→ Provided data:
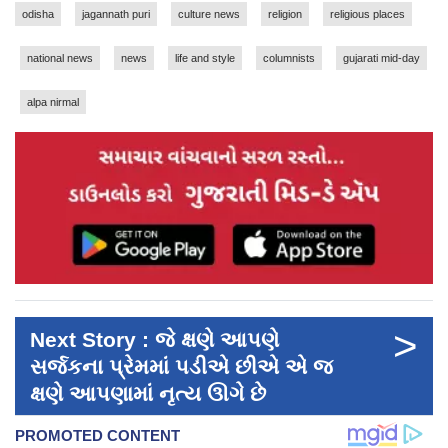
odisha
jagannath puri
culture news
religion
religious places
national news
news
life and style
columnists
gujarati mid-day
alpa nirmal
>
Next Story : જે ક્ષણે આપણે
સર્જકના પ્રેમમાં પડીએ છીએ એ જ
ક્ષણે આપણામાં નૃત્ય ઊગે છે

→ Action item:
Leave out every line before the one containing "culture news"; set down that line and all remaining lines of the material exactly.

→ Task answer:
culture news
religion
religious places
national news
news
life and style
columnists
gujarati mid-day
alpa nirmal
>
Next Story : જે ક્ષણે આપણે
સર્જકના પ્રેમમાં પડીએ છીએ એ જ
ક્ષણે આપણામાં નૃત્ય ઊગે છે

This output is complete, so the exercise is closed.